Training courses organized by the World Bank Institute (WBI) have recently started to 
assess participant learning using a randomized, cognitive pre-post test 1 . Some trainers, 
however, feel reluctant to use this Level 2 2 evaluation in their courses, and continue to 
rely on participants’ self-assessment of own knowledge — a more common traditional 
approach that has been used in WBI. This study investigated whether participants’ 
perceptions about what they have learned can be a valid proxy of what they have actually 
learned. We found that in some cases self-assessment by participants (i.e., trainees) was 
positively correlated with the amount of their actual learning. However, the correlation 
was too weak to enable us to rely on perceived self-reported data on learning to measure 
actual learning. Breaking down the data by gender, region, education or years of related 
experience showed that none of the groups studied were consistently able to validly 
assess how much they learned in a course. 

Introduction 

Traditionally, all training courses offered by WBI have been using some types of a course 
evaluation by participants to assess their performance. Until a few years ago, the most 
common form of course evaluation was simply an end-of-course evaluation form that 
asked participants for their reaction to the course. Then the idea of measuring participant 
learning was introduced, as part of the effort to assess the effectiveness of the Institute’s 
training courses on participants.

▶ **Given information**:
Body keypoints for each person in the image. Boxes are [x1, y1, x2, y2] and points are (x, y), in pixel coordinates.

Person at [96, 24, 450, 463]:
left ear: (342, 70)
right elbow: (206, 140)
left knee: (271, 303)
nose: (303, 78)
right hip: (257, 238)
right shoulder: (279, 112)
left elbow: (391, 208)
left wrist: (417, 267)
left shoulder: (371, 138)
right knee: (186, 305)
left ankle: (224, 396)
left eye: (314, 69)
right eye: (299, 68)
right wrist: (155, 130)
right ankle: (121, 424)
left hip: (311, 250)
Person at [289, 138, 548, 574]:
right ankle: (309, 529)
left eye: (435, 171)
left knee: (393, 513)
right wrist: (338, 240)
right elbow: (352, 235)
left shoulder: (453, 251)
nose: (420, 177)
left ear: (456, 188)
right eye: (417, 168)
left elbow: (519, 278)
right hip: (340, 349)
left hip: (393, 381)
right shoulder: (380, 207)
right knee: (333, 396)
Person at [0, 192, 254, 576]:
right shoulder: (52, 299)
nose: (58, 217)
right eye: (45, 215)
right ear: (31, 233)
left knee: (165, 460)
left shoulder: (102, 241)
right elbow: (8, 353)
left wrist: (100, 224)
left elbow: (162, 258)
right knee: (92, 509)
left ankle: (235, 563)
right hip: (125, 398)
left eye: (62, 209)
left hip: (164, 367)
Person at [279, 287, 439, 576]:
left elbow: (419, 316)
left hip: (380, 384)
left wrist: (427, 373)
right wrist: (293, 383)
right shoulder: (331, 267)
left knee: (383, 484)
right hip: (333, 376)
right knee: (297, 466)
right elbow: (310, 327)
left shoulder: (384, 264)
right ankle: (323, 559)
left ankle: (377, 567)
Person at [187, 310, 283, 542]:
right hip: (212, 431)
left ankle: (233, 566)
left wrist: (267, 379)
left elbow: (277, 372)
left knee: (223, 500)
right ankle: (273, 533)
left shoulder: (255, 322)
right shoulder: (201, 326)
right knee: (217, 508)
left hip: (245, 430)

▶ **Exercise instructions**: Carry on the study of participant self-assessment in World Bank Institute training courses, starting right after its final sentence. The records come from a different source than the text.

▶ **Output below**:
Because of the initial resistance of most trainers to directly assess participants’ learning, 
the Institute first used a ‘post-then self-assessment’ evaluation method. This method 
consists of asking participants to assess their level of knowledge of the course topics, 
based on their perceptions. For this, participants complete a single questionnaire at the 
end of the course. They give two ratings for each topic of the course. With the first rating, 
participants retrospectively assess of how much they knew the topics just before the 
course. The second rating asks participants to self-assess their current knowledge of the 
course topics. 



1 In this paper, the words ‘test’ and ‘assessment of actual knowledge’ are used interchangeably. 

2 In this paper, evaluation levels refer to the four Levels of Kirkpatrick. Level 1 measures 
participants/trainees’ reactions to the training, and Level 2 their actual learning of the training materials. In 
our context, both measures are collected via questionnaires administered to the full group of participants at 
the training course.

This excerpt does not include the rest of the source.